Incidente de insanidade mental do indiciado:

"(...) É que ao ser alegado a insanidade mental do acusado, pois que este, por quase trinta anos, serviu ao Estado com uma relevante folha de serviço, competia-lhe encaminhar o paciente a uma junta médica especializada, a fim de comprovar ou não o alegado. Sendo matéria que necessitava laudo pericial especializado, escapava, à referida comissão, decidir o mérito do que foi peticionado. Além do mais, não era o procurador do réu quem deveria indicar os peritos, bem como, proceder tal prova, sob pena de suspeita. A execução das diligências é imanente à comissão (...) (JC 25, p. 321, Rel. Des. Nauro Colaço).

“(...) O juiz somente deverá determinar a realização  de exame de insanidade mental quando existirem reais dúvidas pela integridade  mental do acusado, podendo negar perícias requeridas quando estas não forem  necessárias ao esclarecimento da verdade (artigos 149 e 184 do CPP), ainda mais se o acusado, nas oportunidades em que foi ouvido, não demonstrou qualquer distúrbio capaz de justificar a providência. Até mesmo ‘a simples alegação de sofrer distúrbios psíquicos e o uso de remédio controlado não são suficientes  para levantar dúvida sobre a higidez psíquica do acusado’ (RT 683/339) (...)” (Apel. Criminal n. 98.006430-9, Blumenau, Rel. Des. Álvaro Wandelli, DJ n. 10.061, de 24.09.98, pág. 14).

Exame de insanidade mental – processo – suspensão:

“(...) O exame de insanidade mental, por ser obrigatório a suspensão do processo, e por ser ato que beneficia o réu, não caracteriza excesso de prazo” (HC n. 11.361, de Blumenau, Rel. Des. Solon d'Eça Neves)” (HC n. 98.003211-3, Itajaí, DJ 9.978, de 27.05.98, p. 13).

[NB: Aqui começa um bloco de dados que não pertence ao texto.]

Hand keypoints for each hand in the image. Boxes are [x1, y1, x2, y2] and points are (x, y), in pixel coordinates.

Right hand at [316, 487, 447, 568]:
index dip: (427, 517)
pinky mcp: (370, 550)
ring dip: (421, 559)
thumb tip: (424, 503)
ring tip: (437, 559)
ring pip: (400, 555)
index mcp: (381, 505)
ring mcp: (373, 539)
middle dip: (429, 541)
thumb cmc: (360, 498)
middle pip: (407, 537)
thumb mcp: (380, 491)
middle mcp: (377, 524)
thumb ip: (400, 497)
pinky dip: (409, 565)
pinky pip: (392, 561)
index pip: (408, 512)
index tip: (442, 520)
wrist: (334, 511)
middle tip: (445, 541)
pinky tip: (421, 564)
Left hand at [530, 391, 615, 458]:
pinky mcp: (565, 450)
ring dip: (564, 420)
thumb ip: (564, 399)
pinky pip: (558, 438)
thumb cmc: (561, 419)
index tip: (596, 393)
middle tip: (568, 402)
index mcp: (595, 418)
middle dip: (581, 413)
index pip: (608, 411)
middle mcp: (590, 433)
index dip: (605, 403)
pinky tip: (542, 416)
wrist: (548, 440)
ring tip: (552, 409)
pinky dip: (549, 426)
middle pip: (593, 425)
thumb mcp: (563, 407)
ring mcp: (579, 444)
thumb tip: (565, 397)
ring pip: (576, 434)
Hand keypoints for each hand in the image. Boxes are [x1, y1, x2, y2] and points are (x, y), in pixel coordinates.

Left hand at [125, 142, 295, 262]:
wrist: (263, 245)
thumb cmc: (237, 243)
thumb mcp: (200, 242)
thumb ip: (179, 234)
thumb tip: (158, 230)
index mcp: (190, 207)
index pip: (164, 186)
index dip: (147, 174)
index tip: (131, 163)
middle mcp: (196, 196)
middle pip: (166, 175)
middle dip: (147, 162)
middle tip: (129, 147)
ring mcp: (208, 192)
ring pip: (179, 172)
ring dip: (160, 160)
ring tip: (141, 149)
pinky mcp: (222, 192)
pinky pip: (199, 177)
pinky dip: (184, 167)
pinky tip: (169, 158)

PROVA - PERÍCIA – EXAME DE INSANIDADE MENTAL:

“(...) 3. Não obstante a singeleza da perícia médica levada a efeito pela própria administração, que afastou a insanidade mental do autor, a defesa não alegou nos autos do processo administrativo que o acusado padeceria de doença mental, nem pediu que se procedesse a seu exame. A prova da impunidade cabia ao autor. Cerceamento de defesa que se afasta” (TRF da 1ª Região, Primeira Turma, classe da decisão: remessa ex officio n. 01.250.174, DF, data da dec.: 21.11.01).

“Penal. Processual penal. Hábeas corpus. Exame de insanidade mental. Desmembramento do processo. Inocorrência de nulidade. Cerceamento de defesa. Ausência de defesa. Questões levantadas pela defesa: análise pelo tribunal. I – Tendo o paciente alegado, durante o interrogatório, que era portador de doença mental, o Juiz determinou a realização do exame pericial e o desmembramento do processo, com base no art. 80 do CPP, em face da existência de co-réus com prisão decretada. H.C. indeferido” (STF, Segunda Turma, HC n. 74.459, RJ, data da dec.: 19.11.96).